最終ラップは僅差の攻防に
Moto3クラスに参戦する山中琉聖(KTM)は、2025年シーズン後半戦の皮切りとなるオーストリアGPの金曜日から上位につけた。午前中のフリープラクティス1は4番手、午後のプラクティスでは3番手につける。
土曜日の予選2(Q2)では、終盤に転倒を喫したものの、3番手。フロントロウ(1列目)3番グリッドを獲得した。
「前の2台がバトルをしていて、外側のラインからいったらラインを外してしまったんです。ブレーキングもけっこう奥だったので、それでフロントが切れ込んで転倒しました。でも、転倒を除けばいい週末になっていると思います」
予選後、山中はそう語った。
オーストリアGPは、自身として初めて参戦した鈴鹿8時間耐久ロードレースを終えてからのMoto3での走行となった週末である。鈴鹿8耐ではAstemo Pro Honda SI Racingから参戦し、ホンダCBR1000RR-Rを駆った。山中にとっては、これがほとんど初めての1000㏄バイクの経験だった。
「鈴鹿8耐、すごく楽しかったです。1000㏄からMoto3マシン(単気筒250㏄エンジンのレーシングマシン)への乗り換えは、Moto3のほうがコーナリングスピードを上げて走る必要があって。タイムとしてはすぐにいいタイムが出ていたんですけど、僕の感覚としてぴたりとくるまでに2~3周かかった感じですね」
「(1000㏄市販車ベースの)重いバイクに乗った分、Moto3での取り回しが楽に感じる部分は多少あります。そこはいい経験になりました」
迎えた日曜日の決勝レースで、山中は序盤からトップグループで周回を重ねた。山中としては前を走っていたマキシモ・キレス(KTM)のペースがよかったので、無理に抜こうとは思わず、しっかり2番手あたりでついていこうと考えていた。

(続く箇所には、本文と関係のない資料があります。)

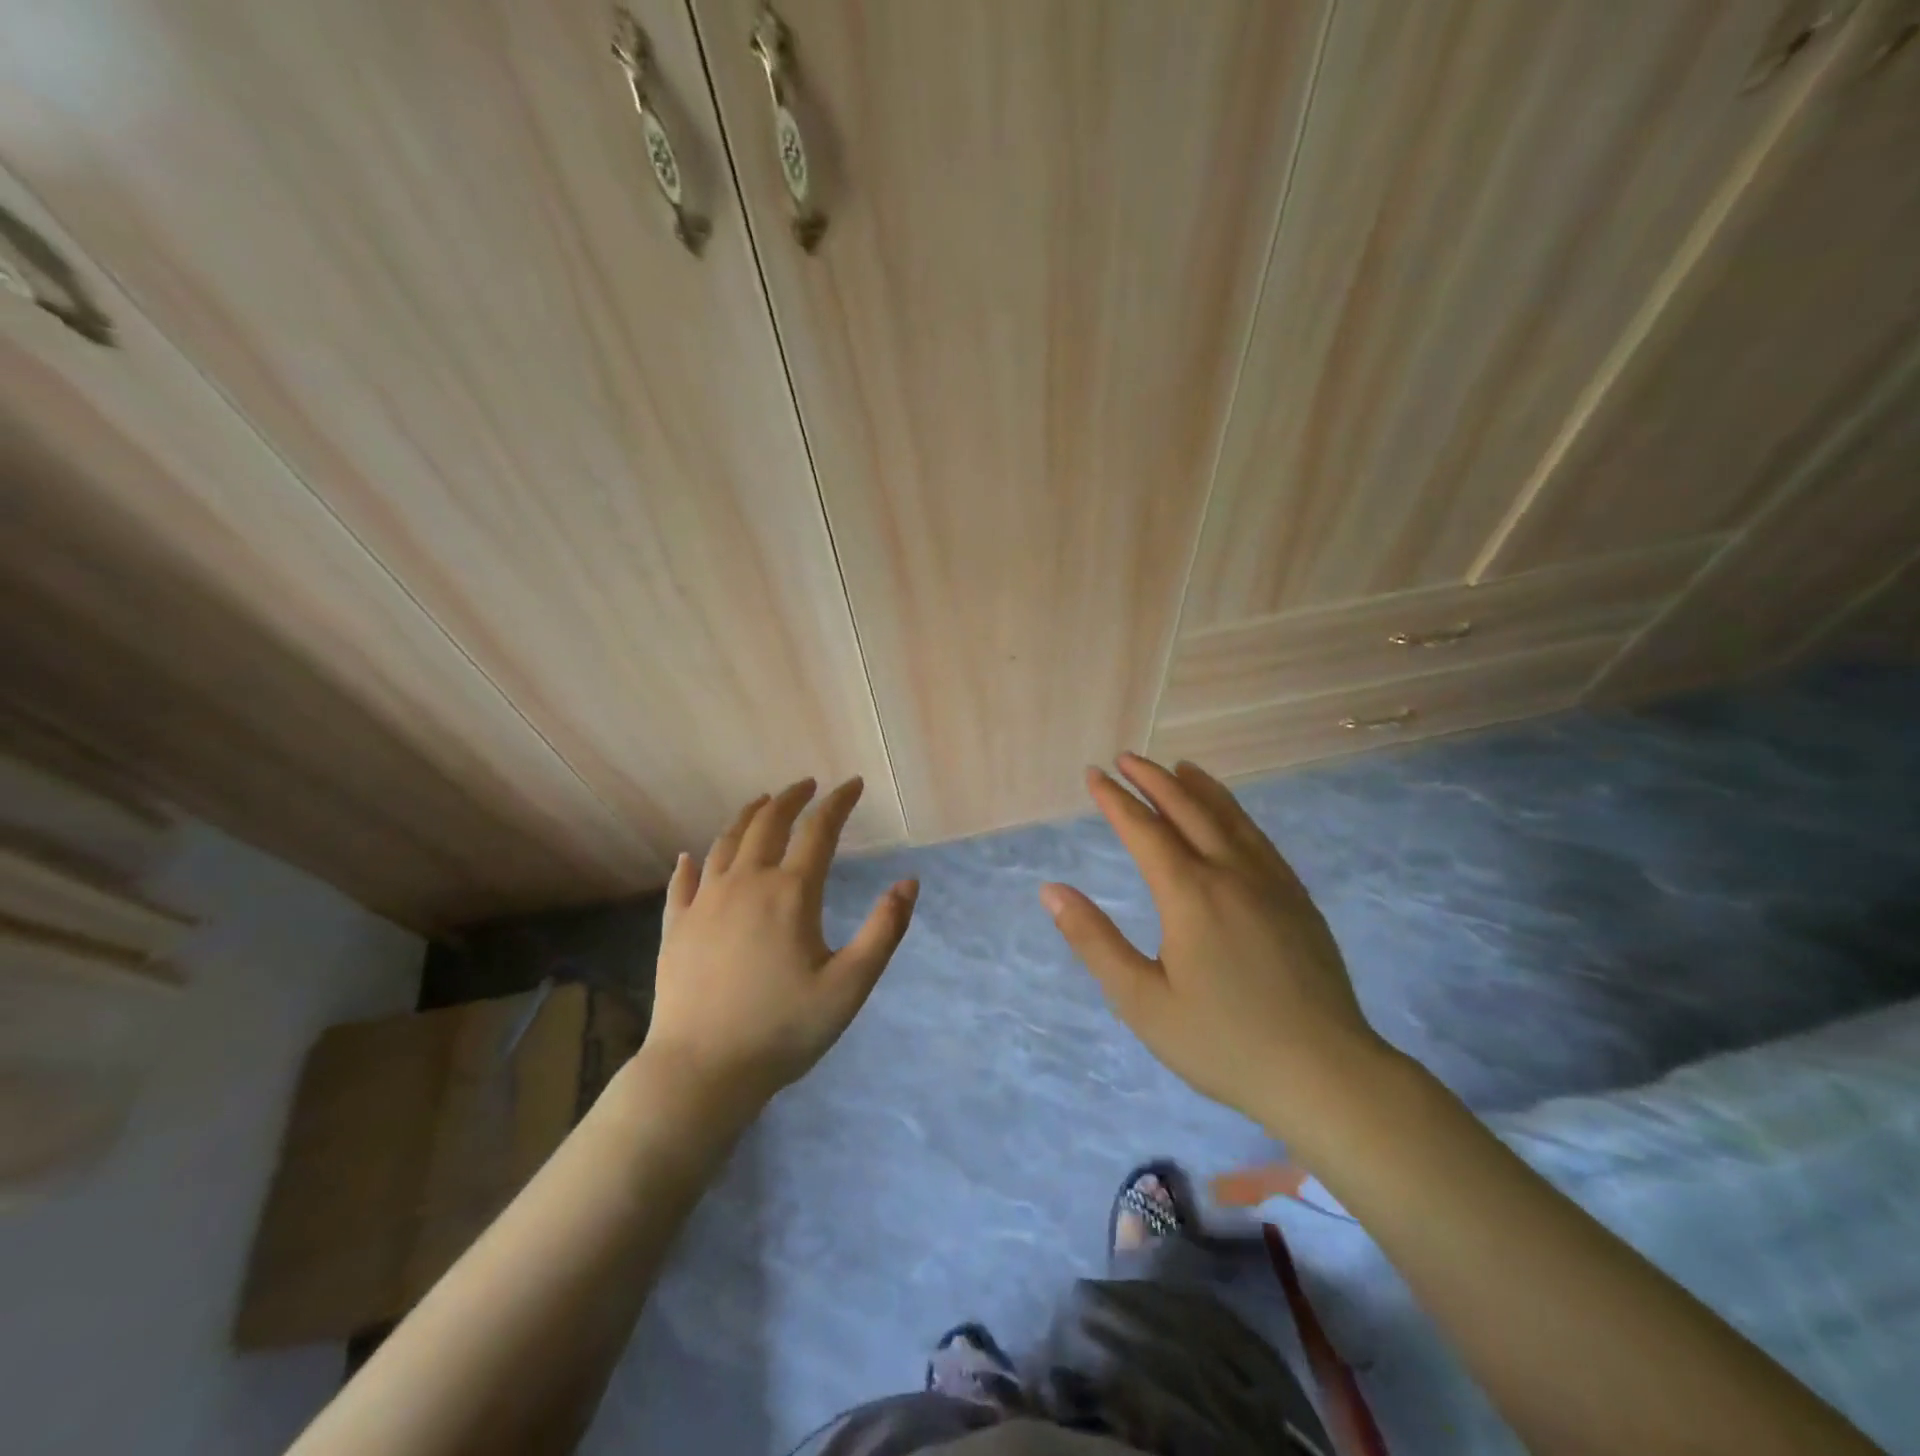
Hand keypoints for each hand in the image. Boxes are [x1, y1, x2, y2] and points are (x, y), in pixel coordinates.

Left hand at [644, 777, 917, 1111]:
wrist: (701, 1071)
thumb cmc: (783, 1030)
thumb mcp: (849, 986)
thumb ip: (883, 931)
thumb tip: (908, 882)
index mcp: (790, 893)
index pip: (819, 830)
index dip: (838, 802)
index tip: (852, 784)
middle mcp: (745, 883)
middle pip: (768, 823)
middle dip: (791, 798)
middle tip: (807, 785)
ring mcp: (705, 903)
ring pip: (726, 843)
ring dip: (748, 816)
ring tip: (762, 803)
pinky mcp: (677, 927)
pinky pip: (683, 882)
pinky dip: (692, 862)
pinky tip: (692, 855)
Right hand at [1040, 752, 1388, 1133]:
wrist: (1326, 1074)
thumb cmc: (1223, 1042)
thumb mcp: (1142, 1001)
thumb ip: (1095, 941)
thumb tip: (1052, 891)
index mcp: (1189, 894)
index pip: (1144, 830)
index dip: (1115, 800)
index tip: (1094, 775)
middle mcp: (1230, 873)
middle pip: (1187, 809)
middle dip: (1153, 779)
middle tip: (1126, 758)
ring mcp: (1271, 882)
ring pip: (1228, 817)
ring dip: (1197, 787)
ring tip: (1176, 767)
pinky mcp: (1297, 898)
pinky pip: (1259, 837)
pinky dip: (1235, 812)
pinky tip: (1229, 815)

レースが動いたのは、終盤の残り3~4周だ。後方から猛然と追い上げてきた古里太陽(ホンダ)とダビド・ムニョス(KTM)がトップ集団に加わったのである。山中は二人が自分たちとの差を詰めつつあるのを、レースをしながらスクリーンで見てわかっていた。とはいえ、終盤に抜かれたときには「もう追いついた!?」と驚いたという。
最終ラップは6~7台による接戦となった。4番手だった山中は、9コーナーの進入で古里とムニョスをかわした。そして、2番手をキープしてチェッカー。優勝したのはチームメイトのアンヘル・ピケラス(KTM)で、その差はたったの0.096秒だった。
「ラスト2周でムニョスに抜かれたときに少しロスしちゃったので、どうやって最終ラップで仕掛けようかな、と考えました。自分のバイクのセットアップ的に最終セクター向きだった。スリップを使って抜こうかなと考えていたので、成功してよかったです」
接戦のレースではあったが、山中はとても落ち着いて見えた。そう尋ねると「常に落ち着きを意識して走りました」という答えだった。
「他のライダーと比べて苦戦しているところがいくつかあったけれど、事前にわかっていたので、離れても落ち着こうと思っていました。レース中、僕のほうが速いところも見つけられたので、だから落ち着いていられたのかな、とも思います。ペース的にもきつくなかったので、落ち着いて走れました」
パルクフェルメや表彰台では弾けるような、いつもの「山中琉聖スマイル」を見せていたが、その後のトップ3囲み取材で率直な感情を尋ねると、少し複雑な表情を浮かべた。
「うーん……。もちろん、うれしいですけど。『これができたらこうだったな』という反省があるので。悔しい部分もあります」
優勝まであと一歩のところで、しかもその差はわずかだったのだから、うれしさと悔しさが入り混じっていたのかもしれない。更新すべき自己ベストリザルトは、あと一つだ。